### INSTRUCTIONS FOR THE TASK
Give back every entry in full, exactly as it reads.

══ PROVIDED MATERIAL

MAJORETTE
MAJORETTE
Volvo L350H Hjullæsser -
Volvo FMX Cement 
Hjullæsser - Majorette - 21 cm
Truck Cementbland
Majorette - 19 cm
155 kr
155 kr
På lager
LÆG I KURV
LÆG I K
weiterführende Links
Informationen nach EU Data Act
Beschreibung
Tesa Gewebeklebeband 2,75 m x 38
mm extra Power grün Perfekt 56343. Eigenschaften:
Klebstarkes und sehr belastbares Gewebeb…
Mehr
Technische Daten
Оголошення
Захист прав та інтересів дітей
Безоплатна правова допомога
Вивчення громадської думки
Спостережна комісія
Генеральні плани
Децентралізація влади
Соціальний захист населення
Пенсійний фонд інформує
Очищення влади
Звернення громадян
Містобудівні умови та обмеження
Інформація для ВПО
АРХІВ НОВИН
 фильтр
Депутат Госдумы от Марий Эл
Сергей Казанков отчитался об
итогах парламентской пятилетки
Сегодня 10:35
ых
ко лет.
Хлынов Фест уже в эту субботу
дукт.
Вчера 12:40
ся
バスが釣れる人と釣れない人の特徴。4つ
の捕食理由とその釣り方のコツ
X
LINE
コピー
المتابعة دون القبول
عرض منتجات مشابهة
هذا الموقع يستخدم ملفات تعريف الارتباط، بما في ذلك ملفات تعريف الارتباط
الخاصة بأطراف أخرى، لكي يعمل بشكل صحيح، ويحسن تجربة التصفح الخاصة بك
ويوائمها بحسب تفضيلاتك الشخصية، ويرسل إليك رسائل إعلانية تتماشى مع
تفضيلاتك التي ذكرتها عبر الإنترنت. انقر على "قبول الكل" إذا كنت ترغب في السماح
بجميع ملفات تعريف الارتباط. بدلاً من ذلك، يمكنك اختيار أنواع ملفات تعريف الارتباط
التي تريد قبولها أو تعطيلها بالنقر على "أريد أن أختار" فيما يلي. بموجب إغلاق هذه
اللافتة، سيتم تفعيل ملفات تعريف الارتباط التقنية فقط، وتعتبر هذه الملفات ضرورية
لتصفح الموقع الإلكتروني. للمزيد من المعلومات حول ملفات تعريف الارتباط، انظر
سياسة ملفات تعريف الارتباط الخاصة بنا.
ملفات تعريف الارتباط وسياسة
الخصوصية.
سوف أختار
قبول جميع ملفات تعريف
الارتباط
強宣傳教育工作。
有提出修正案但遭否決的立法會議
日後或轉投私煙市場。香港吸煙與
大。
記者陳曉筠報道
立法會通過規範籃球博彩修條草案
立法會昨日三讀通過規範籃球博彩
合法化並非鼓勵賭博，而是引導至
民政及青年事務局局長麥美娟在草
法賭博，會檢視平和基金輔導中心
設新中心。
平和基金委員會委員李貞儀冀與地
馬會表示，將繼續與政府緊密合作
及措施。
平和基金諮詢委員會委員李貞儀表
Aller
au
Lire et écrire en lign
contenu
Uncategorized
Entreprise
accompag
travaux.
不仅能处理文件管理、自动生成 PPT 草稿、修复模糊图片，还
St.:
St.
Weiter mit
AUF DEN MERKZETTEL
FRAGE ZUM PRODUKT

════

### THE COMPLETED TASK
MAJORETTE
MAJORETTE
Volvo L350H Hjullæsser -
Volvo FMX Cement 
Hjullæsser - Majorette - 21 cm
Truck Cementbland
Majorette - 19 cm
155 kr
155 kr
På lager
LÆG I KURV
LÆG I K
weiterführende Links
Informationen nach EU Data Act
Beschreibung
Tesa Gewebeklebeband 2,75 m x 38
mm extra Power grün Perfekt 56343. Eigenschaften:
Klebstarkes und sehr belastbares Gewebeb…
Mehr
Technische Daten
Оголошення
Захист прав та інтересів дітей
Безоплатна правова допомога
Вивчення громадської думки
Спостережна комісія
Генеральні плани
Децентралізація влади
Соціальний захист населення
Пенсійний фонд інформує
Очищення влади
Звернення громадян
Містобудівні умови та обмеження
Інформація для ВПО
АРХІВ НОВИН
 фильтр
Депутат Госдумы от Марий Эл
Сергей Казанков отчитался об
итогах парламентской пятилетки
Сегодня 10:35
ых
ко лет.
Хлынов Фест уже в эту субботу
дукт.
Вчера 12:40
ся
バスが釣れる人と釣れない人の特徴。4つ
の捕食理由とその釣り方のコツ
X
LINE
コピー
المتابعة دون القبول
عرض منتجات مشابهة
هذا الموقع يستخدم ملفات تعريف الارتباط، بما في ذلك ملفات تعريف الارتباط
الخاصة بأطراف أخرى، لكي يعمل بشكل صحيح، ويحسن تجربة التصفح الخاصة بك
ويوائمها بحسب تفضيلاتك الشخصية، ويرسل إليك رسائل إعلانية تتماشى مع
تفضيلاتك التي ذكرتها عبر الإنترنت. انقر على "قبول الكل" إذا كنت ترغب في السماح
بجميع ملفات تعريف الارتباط. بدلاً من ذلك، يمكنك اختيار أنواع ملفات تعريف الارتباط
التي تريد قبولها أو تعطيلها بالنقر على "أريد أن أختار" فيما يلي. بموجب إغلاق هذه
اللافتة، سيتم تفعيل ملفات تعريف الارتباط التقنية فقط، وتعتبر هذه الملفات ضرورية
لتصفح الموقع الإلكتروني. للمزيد من المعلومات حول ملفات تعريف الارتباط، انظر
سياسة ملفات تعريف الارتباط الخاصة بنا.
ملفات تعريف الارتباط وسياسة
الخصوصية.
سوف أختار
قبول جميع ملفات تعريف
الارتباط
強宣傳教育工作。
有提出修正案但遭否決的立法會議
日後或轉投私煙市場。香港吸煙與
大。
記者陳曉筠報道
立法會通過規範籃球博彩修條草案
立法會昨日三讀通過規範籃球博彩
合法化並非鼓勵賭博，而是引導至
民政及青年事務局局長麥美娟在草
法賭博，會檢視平和基金輔導中心
設新中心。
平和基金委員會委員李貞儀冀與地
馬會表示，將繼續與政府緊密合作
及措施。
平和基金諮詢委員會委員李貞儀表
Aller
au
Lire et écrire en lign
contenu
Uncategorized
Entreprise
accompag
travaux.
不仅能处理文件管理、自动生成 PPT 草稿、修复模糊图片，还
St.:
St.
Weiter mit
AUF DEN MERKZETTEL
FRAGE ZUM PRODUKT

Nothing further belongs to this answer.